The immediate consequence was a drastic drop in the use of the methods specifically forbidden by the ruling. However, by using the Court’s recognition of the "necessity defense", the ISA instituted an alternative system of interrogation that is still based on physical and psychological abuse designed to cut detainees off from the world. Detainees are held in inhuman conditions, including narrow, windowless cells that are sometimes moldy and foul-smelling and are constantly lit with artificial lighting that is painful to the eyes. Some are held in solitary confinement, completely cut off from their surroundings. Some report exposure to extremes of heat and cold, as well as sleep deprivation. Many describe abominable sanitary conditions and inedible food. In the interrogation room, they are forced to sit bound to a chair, without moving, for hours and even days on end. Interrogators threaten the detainees, including threats to harm their relatives, as well as shouting and employing violence against them.
This system of interrogation is not the personal initiative of any particular interrogator. It was designed by state authorities, which collaborate to facilitate it: the Israel Prison Service (IPS) designed the inhumane prison cells, physicians greenlight the interrogation of Palestinians who arrive at the facility, soldiers and police officers abuse detainees while transporting them to the ISA, military judges almost automatically sign off on motions for remand in custody to allow continued interrogation, and, finally, HCJ justices regularly reject petitions seeking to overturn the denial of detainees’ rights to meet with legal counsel, clearing the way for continued abuse. Above all this is a law enforcement system that allows this system of interrogation to continue and does not take measures against anyone involved, allowing it to continue unimpeded.

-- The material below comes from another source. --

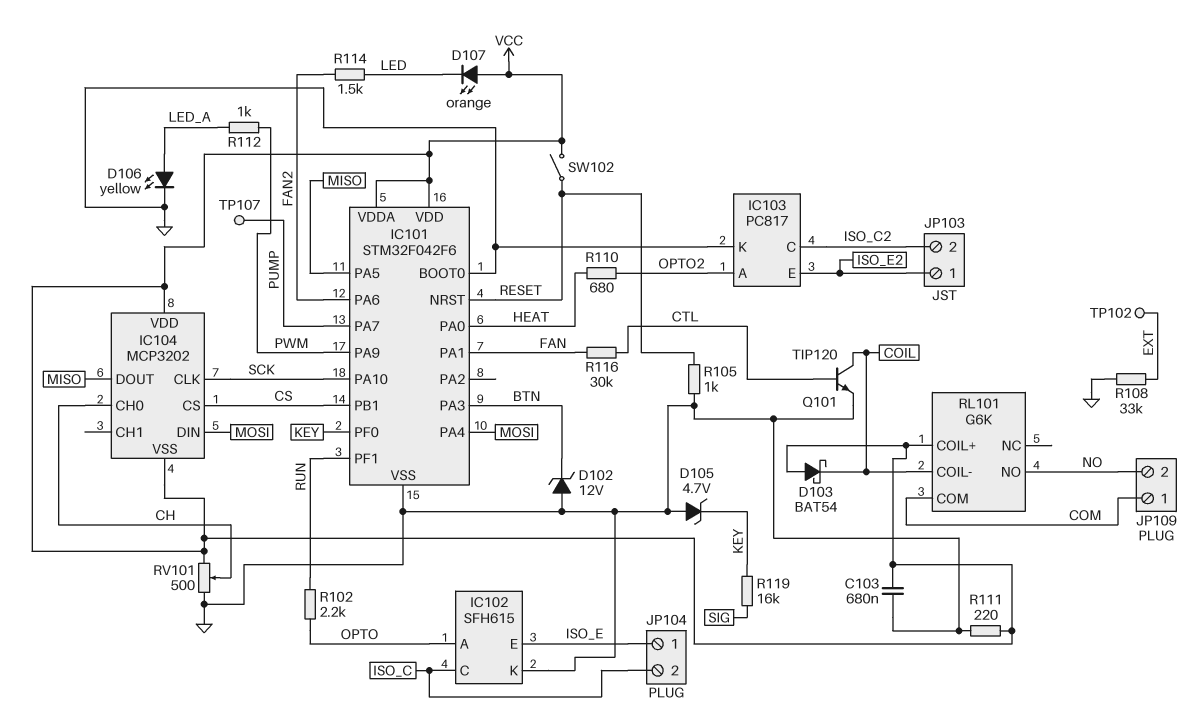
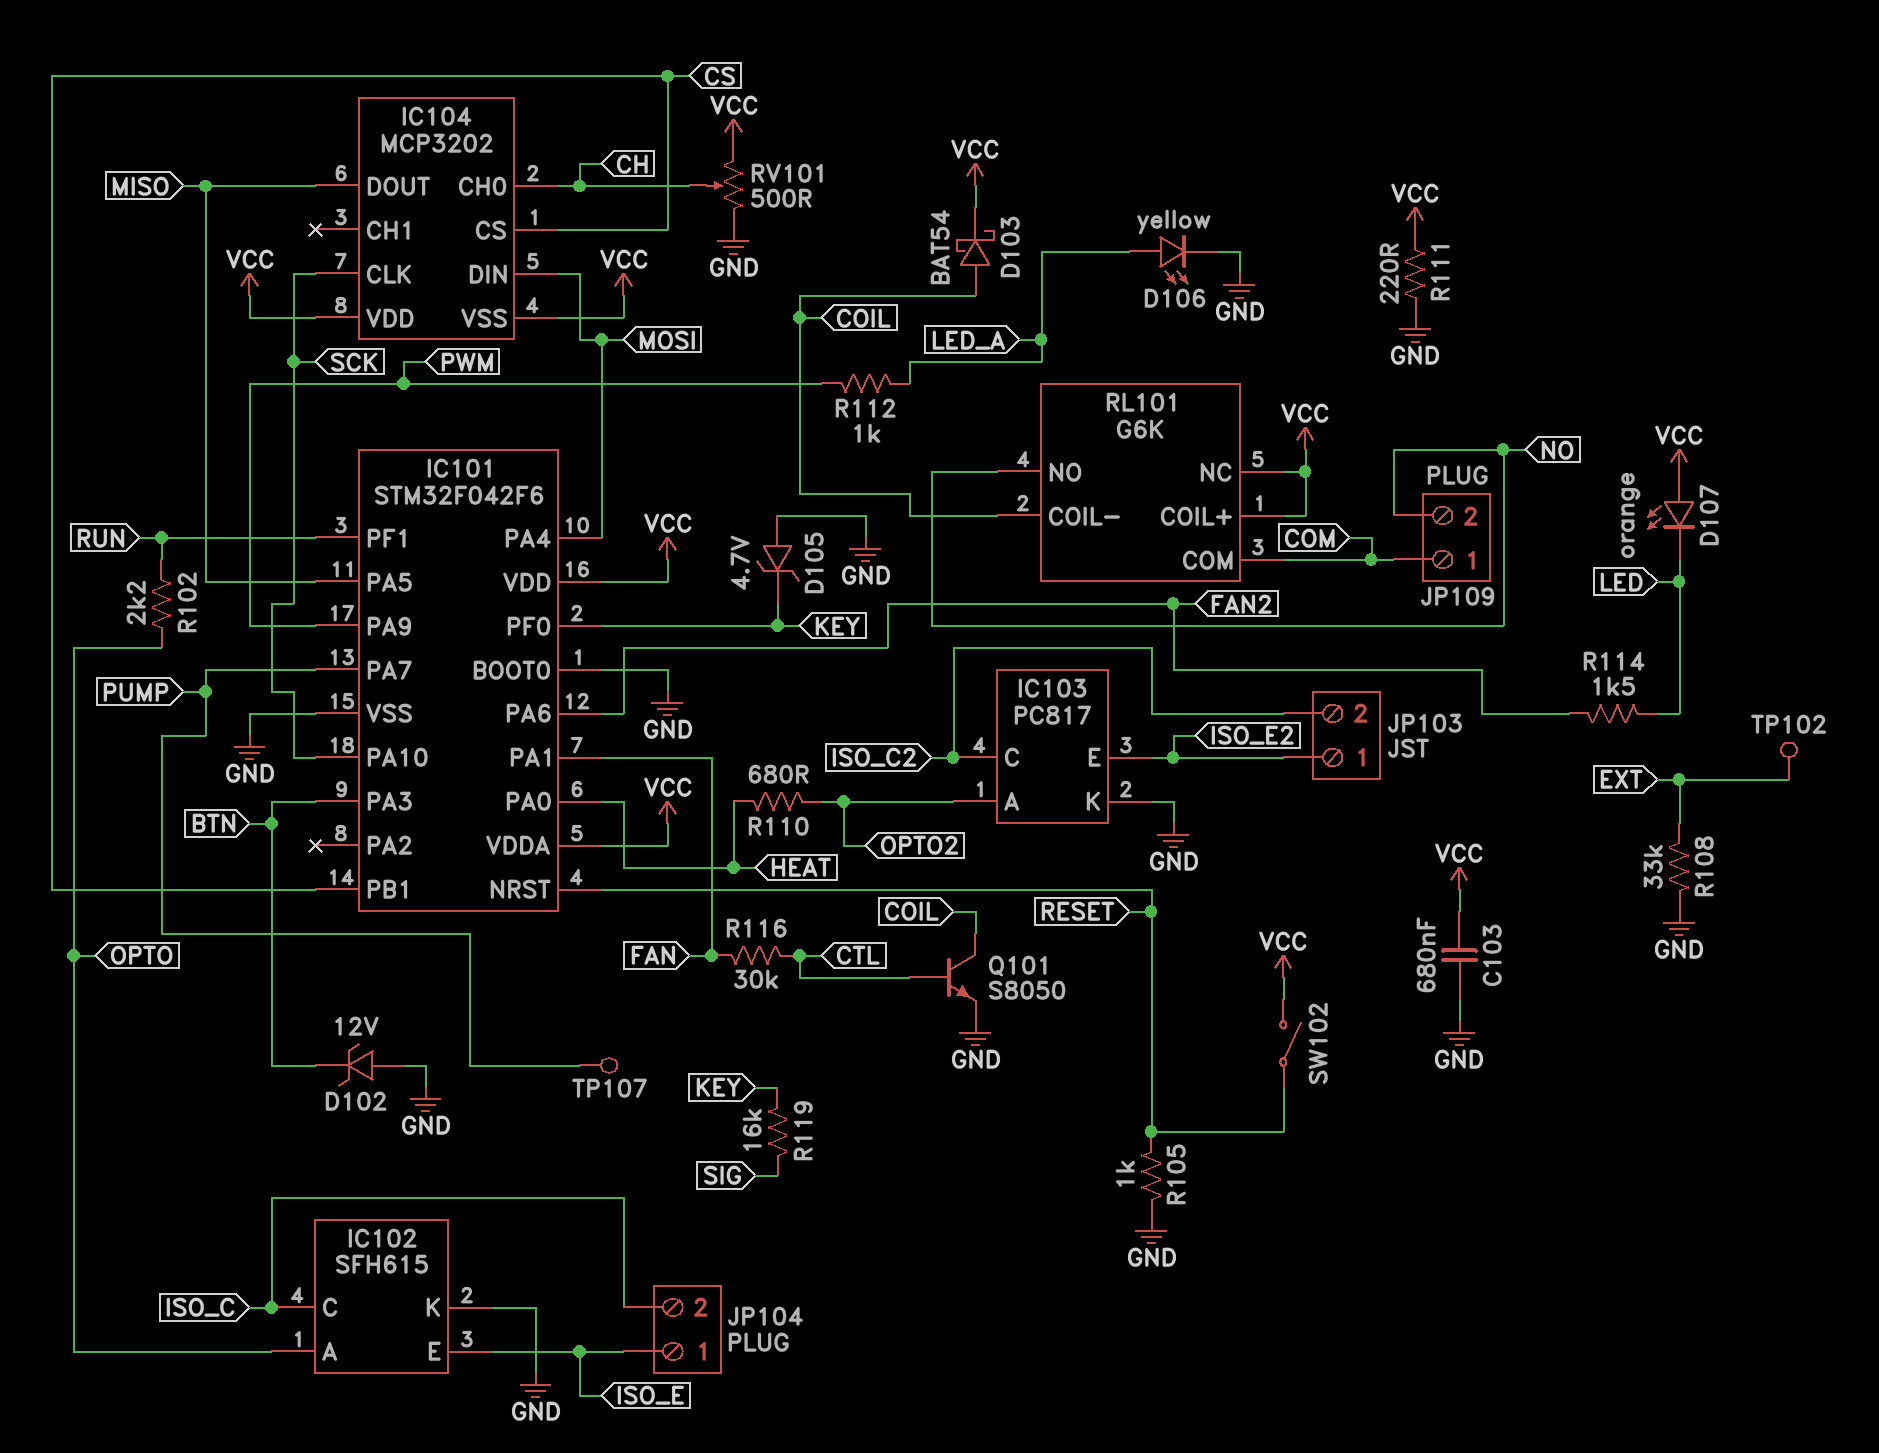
D103: schottky BAT54 (A VCC, K COIL) -> schottky BAT54 (A COIL, K VCC)
Q101: NPN TIP120 (B CTL, C COIL, E GND) -> NPN S8050 (B CTL, C COIL, E GND)
RL101 pin NC: none -> VCC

‘Arbid’s case clearly demonstrates the vulnerable and defenseless position of Palestinians who are detained for interrogation, and shows how all the entities that are supposed to safeguard their well-being collude in ongoing harm to them, even when the terrible results are known.
This case reflects the extent to which Israel renders the protections afforded to Palestinian detainees by Israeli law and international law, which it repeatedly claims to uphold, meaningless. International law does not recognize terms such as “ticking bomb” or “special permits", and determines unequivocally that the prohibition on torture and abuse in investigation is an absolute prohibition with no exceptions, whatever the circumstances.

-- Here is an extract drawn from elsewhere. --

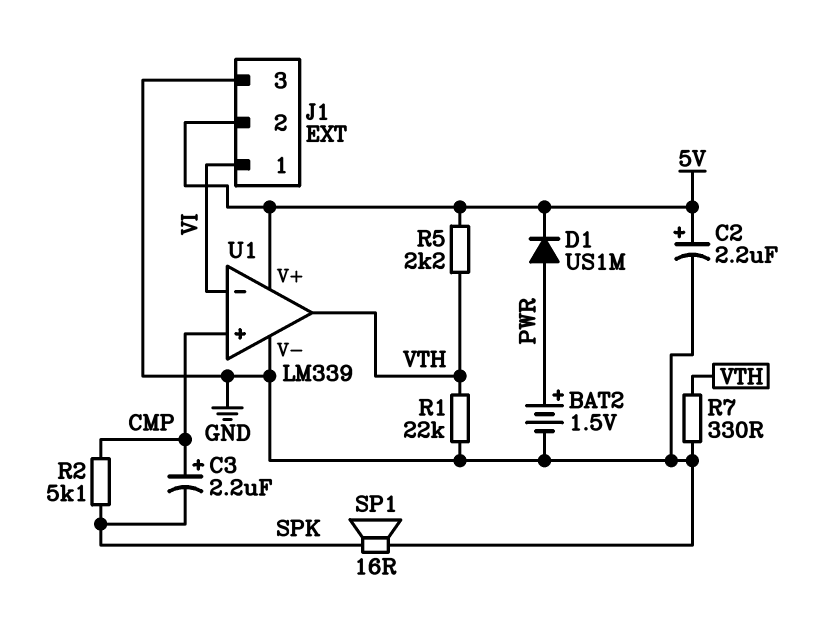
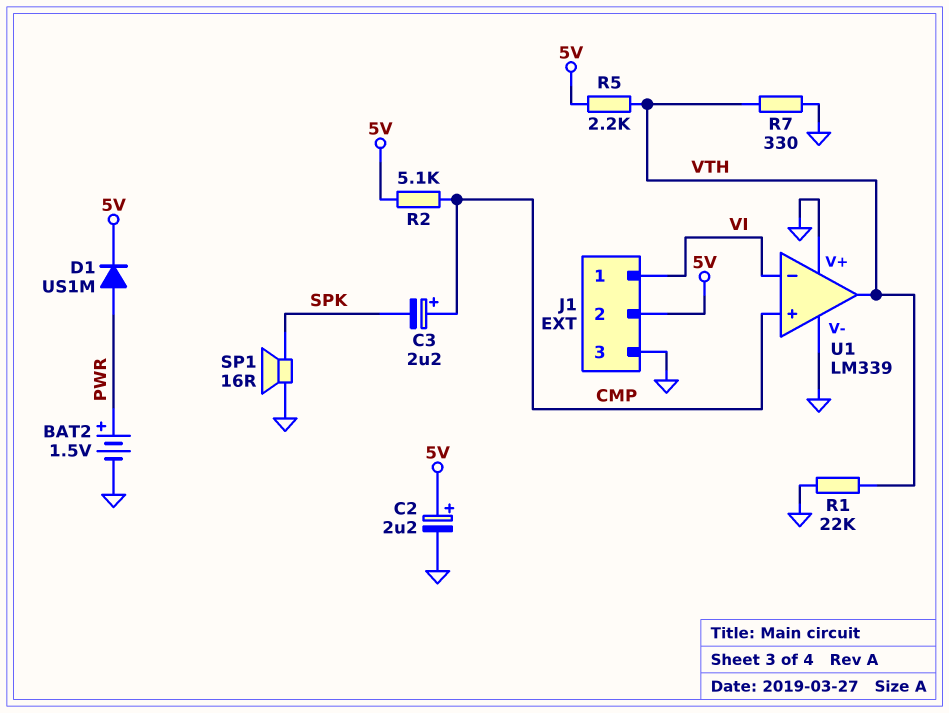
R2: 5.1k (CMP, SPK) -> 5.1k (5V, CMP)
U1 pin V+: 5V -> GND

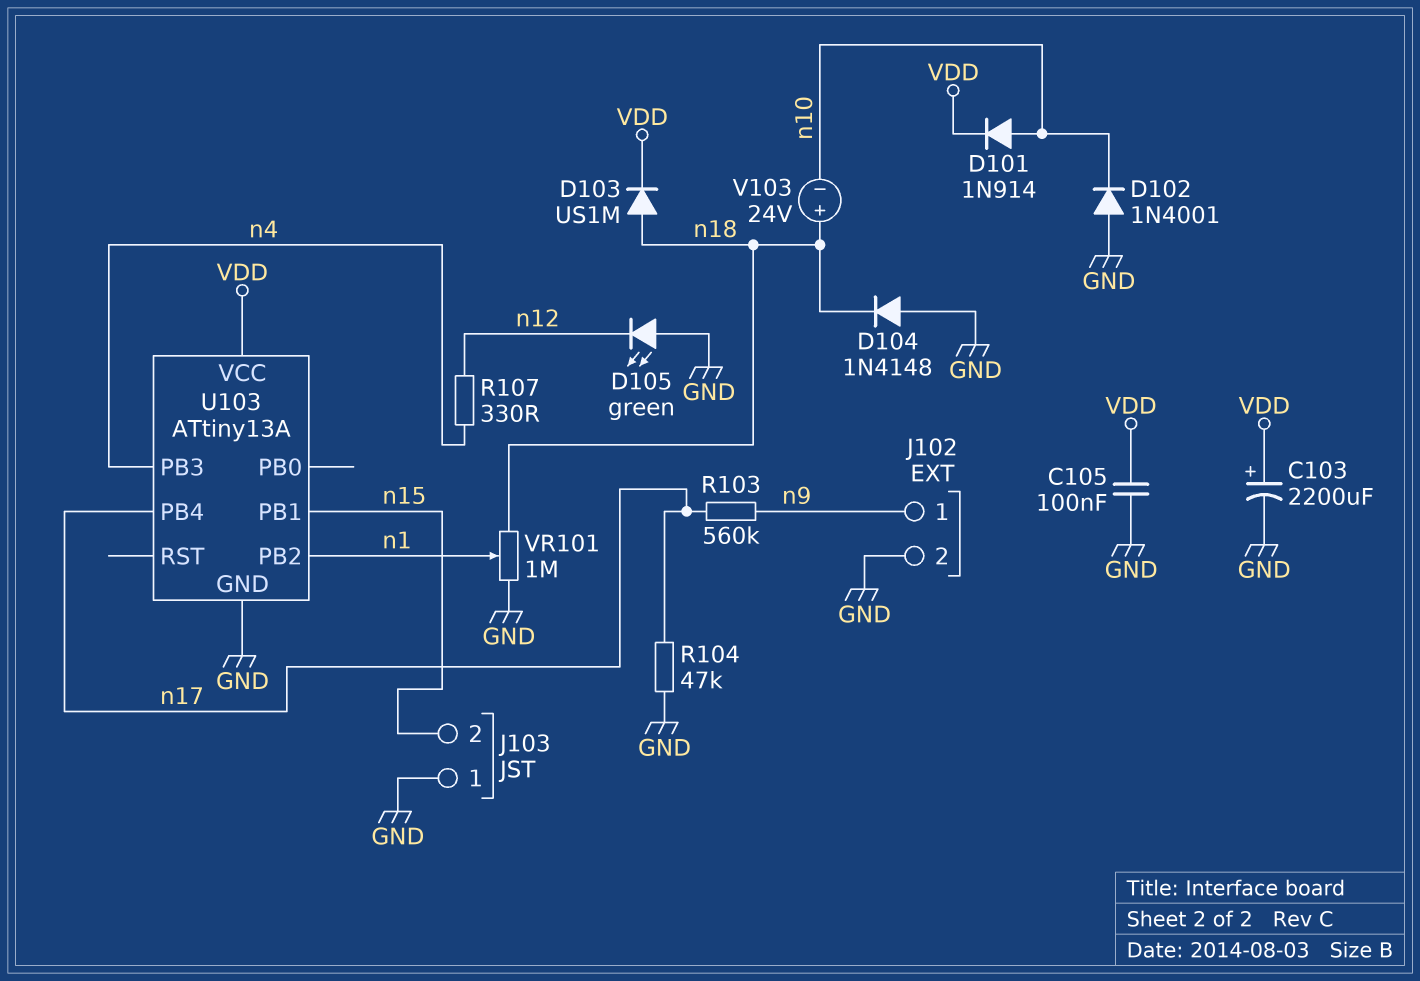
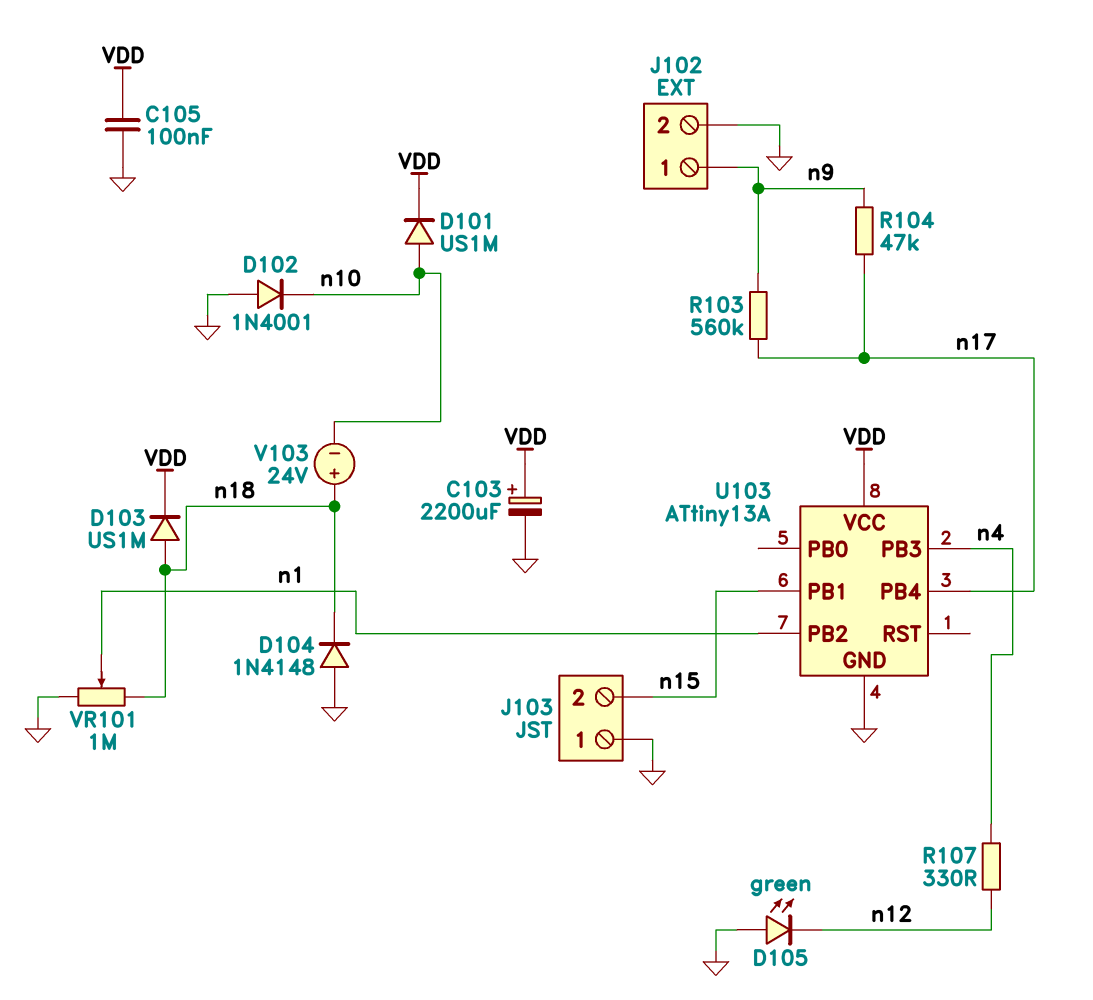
D101: diode 1N914 (A n10, K VDD) -> diode US1M (A n10, K VDD)
R104: 47k (GND, n17) -> 47k (n9, n17)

According to the ISA, ‘Arbid is a senior operative in the Popular Front for the Liberation of Palestine (PFLP) and personally detonated the explosive device next to the settlement of Dolev that killed 17-year-old Israeli Rina Shenrav, seriously injured her 19-year-old brother and inflicted medium injuries on her father. If ‘Arbid did indeed carry out the attack, he is guilty of grave crimes. But at this stage, he has not been convicted of anything and is only a suspect. Moreover, ‘Arbid – like any other suspect or prisoner, and all human beings – has rights. Some of these rights can never be denied – such as the right not to be subjected to torture – while others can be withheld under clearly-defined, limited conditions.

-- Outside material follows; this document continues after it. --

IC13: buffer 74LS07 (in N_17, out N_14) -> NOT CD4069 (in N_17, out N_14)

This relies on a profound understanding that should be obvious, certainly to law enforcement agencies, regarding the meaning of being human, of human rights, and of Israel's undertaking to uphold these rights. In the case of Samer ‘Arbid, all the involved parties – from the soldiers who arrested him, through the ISA interrogators, to the HCJ justices – overlooked all these consideration. Instead, they decided to treat ‘Arbid as if he were not a human being.